The City Council landed Bloomberg a rare blow on Monday, December 14 when 45 members voted to oppose the redevelopment plan. Only Queens Councilwoman Helen Sears voted for Related. The developer was set to buy the armory, deserted for more than a decade, at a discount and benefit from tens of millions of dollars in tax breaks. The upset hinged on traffic concerns and demands that Related guarantee living wages – $10 an hour plus benefits or $11.50 an hour without benefits – for retail workers at the armory. Cabrera sided with the Bronx Delegation and Borough President Ruben Diaz Jr., who argued that 1,200 retail jobs promised by Related would keep poor Bronx residents poor. Members of Cabrera’s congregation work two and three minimum wage jobs, he said. The result is “a generation without fathers and mothers at home,” the pastor explained.

“We did the right thing,” Cabrera said. “God dictated our decisions. We heard the community. Development that keeps people poor isn’t good development.”

Related and elected officials nearly worked out a compromise but Bloomberg and city lawyers scuttled those plans, Bronx Delegation members charged. For months, Bloomberg and Related had argued that a living wage requirement would damage attempts to land top retailers and render the mall unbuildable. The living wage debate continues in the Bronx and at City Hall.

While KARA, spearheaded by the Northwest Bronx Community and Clergy Council and the Retail, Wholesale and Department Store Union, celebrated the defeat of Related’s plan, the Real Estate Board of New York fumed; it may launch a billboard campaign to remind Bronx residents about the retail jobs that could have been. The mall would have generated 1,000 union construction jobs, Louis Coletti, president of the Building Trades Employers’ Association, moaned.

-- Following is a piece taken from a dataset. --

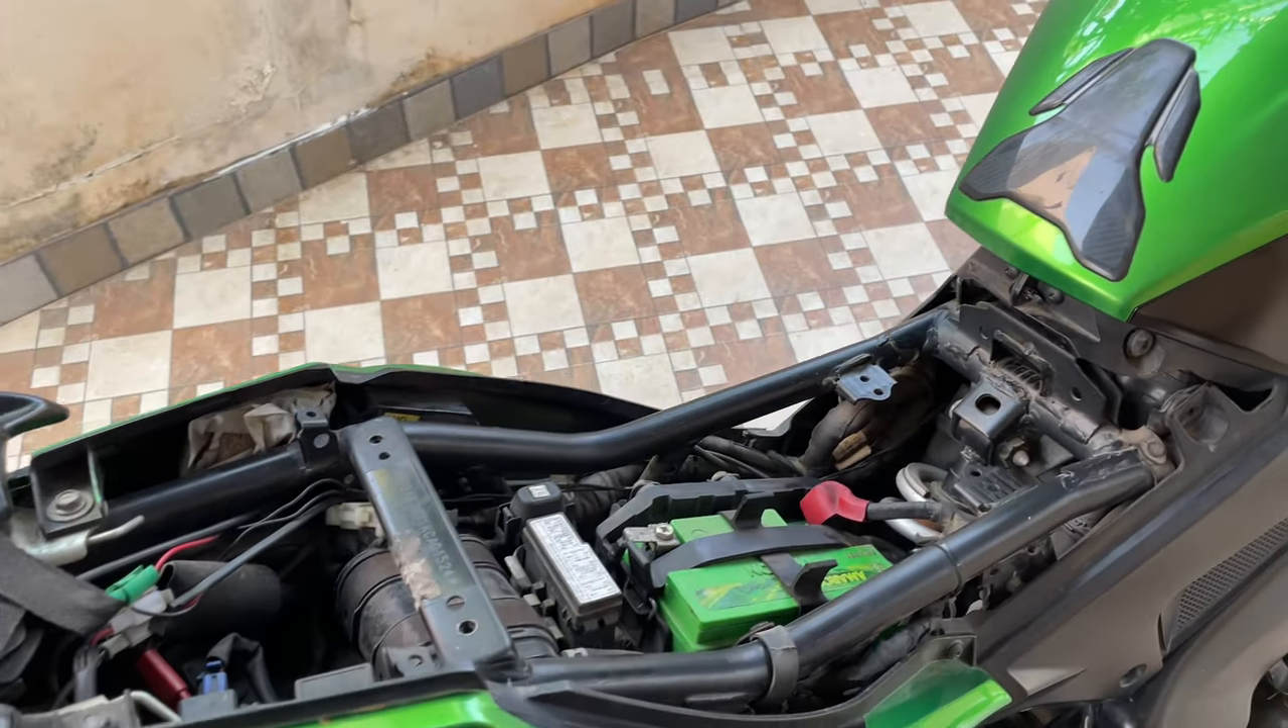You can see that I have already removed the seat.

The Economic Development Corporation request for proposals that Related secured to redevelop the city-owned armory has expired, a spokesman for the EDC said. The spokesman reiterated what Bloomberg has warned – it will be several years before another developer agrees to invest in the armory.

Cabrera disagrees. As councilman for the district that includes the armory, he’ll weigh options such as a shopping mall, a pharmaceutical research hub and an athletic track, he said. If the City Council passes a comprehensive living wage bill, there would be no significant quarrel between the Bronx Delegation and Related, Cabrera surmised.

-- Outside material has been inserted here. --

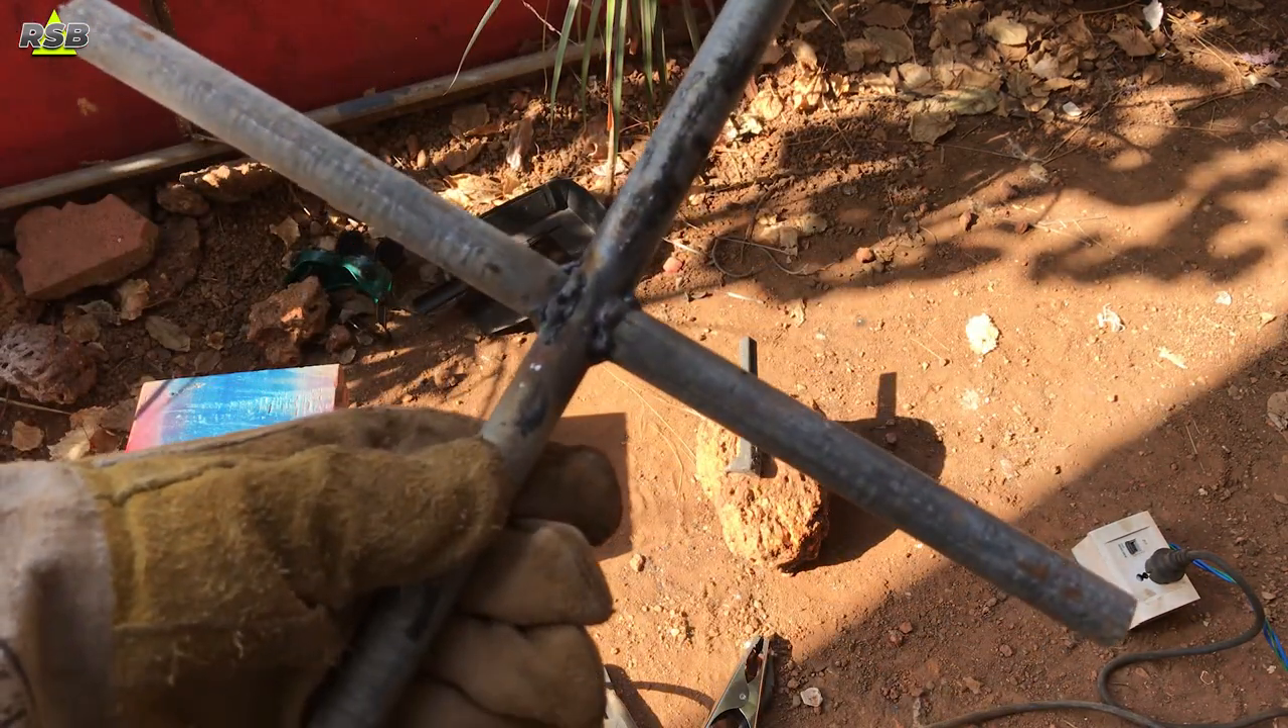So here my top part is now ready as you guys can see i'm done welding it.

“People have argued that it’ll be another 18 years [before the armory is redeveloped],” he said. “Not on my watch.”

KARA leader and Fordham Hill resident Desiree Pilgrim-Hunter thinks an agreeable developer or band of developers will soon step forward to renovate the armory but identified none.

“Our vision for the armory was never a mall,” Pilgrim-Hunter said. “We shouldn’t pursue that going forward.”

KARA helped Diaz Jr. draft a community benefits agreement that would have resulted in a YMCA and two schools of the armory in an annex, Pilgrim-Hunter added. The future of the annex, never intended for Related, remains uncertain.